Just curious about how you like it. Have you had other streaming devices in the past? How do they compare to the Fire TV?
I recently bought 2 Roku 3 units as an upgrade to my older Roku's, so I'm set for now with streaming devices.


----------



## msmith198025 (Jun 28, 2007)

I bought one when they came out, and have since returned it. 

It wasnt a bad device. It was quite fast and fluid. However it was at that time (may still be) missing one or two apps that caused me to keep my roku or other device connected as well. Since I was doing that before, I saw little reason to keep it installed.

If they add a few more basic apps that I used, then I may retire a roku and replace it with a new Firetv.


----------



## Nick (Apr 23, 2002)

I'm waiting for the Roku 4v with global voice search.


----------



## ronton3 (Mar 15, 2006)

I like mine and retired a roku 2. It is quick and I like the voice search, I have Prime.


----------



## y2k02c5 (Sep 15, 2006)

Just got one this weekend. So far it's great. Installed xbmc Gotham and runs great. With the quad CPU streaming movies off my PC is fluid. 


Sent from my iPhone using Tapatalk


----------



## peds48 (Jan 11, 2008)

from what I have heard, DirecTV is not supported on the "GO" services where a provider is required, a la Roku in the past.


Sent from my iPad using Tapatalk


----------



## coolman302003 (Jun 2, 2008)

Yes, I haven't looked at all the apps that require you to authenticate on the Fire TV but specifically Showtime Anytime is NOT supported on Fire TV for DirecTV, Charter or Comcast customers currently.
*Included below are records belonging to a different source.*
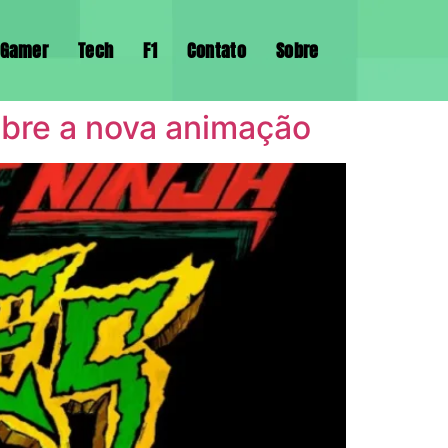
Gamer
Tech
F1
Contato
Sobre
obre a nova animação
Comcast is actually not supported for Roku or Fire TV for Showtime Anytime and many other apps that require you to authenticate on those devices.

SHOWTIME ANYTIME on Roku is available to customers of AT&T U-verse, Blue Ridge Communications, Bright House Networks, CenturyLink Prism, *Charter*, Comporium Communications, Cox, Eatel Video, *DIRECTV*, Fidelity, Frankfort Plant Board, GCI, Google Fiber, Grande Communications, Metronet, MCTV, Mediacom, Optimum, RCN, Time Warner Cable and Verizon FiOS.
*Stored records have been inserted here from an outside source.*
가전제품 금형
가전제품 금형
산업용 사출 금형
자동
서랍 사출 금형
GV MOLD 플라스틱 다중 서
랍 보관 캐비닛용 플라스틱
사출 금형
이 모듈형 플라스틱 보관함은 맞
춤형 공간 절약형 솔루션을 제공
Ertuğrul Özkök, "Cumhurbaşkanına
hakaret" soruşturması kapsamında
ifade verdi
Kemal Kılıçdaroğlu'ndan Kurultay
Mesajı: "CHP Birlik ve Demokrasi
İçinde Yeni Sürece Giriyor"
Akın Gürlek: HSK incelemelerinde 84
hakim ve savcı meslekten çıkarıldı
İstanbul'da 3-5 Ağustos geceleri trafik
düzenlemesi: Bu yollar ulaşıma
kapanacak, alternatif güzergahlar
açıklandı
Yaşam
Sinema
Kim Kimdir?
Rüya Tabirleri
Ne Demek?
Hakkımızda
SHOWTIME ANYTIME on Amazon Fire TV is available to customers of AT&T U-verse, Blue Ridge Communications, Bright House Networks, CenturyLink Prism, Comporium Communications, Cox, Eatel Video, Fidelity, Frankfort Plant Board, Google Fiber, GCI, Grande Communications, Mediacom, Metronet, MCTV, Mediacom, Optimum, RCN, Time Warner Cable and Verizon FiOS.

differences in *bold*

http://www.sho.com/sho/showtime-anytime


----------



## dualsub2006 (Aug 29, 2007)

I have a Fire TV, and I'm going to keep it, but the Roku is what I still use. 

I hope things get better from here, but Fire TV is way behind on available streaming content. 

Sent from my Galaxy Nexus using DBSTalk mobile app


----------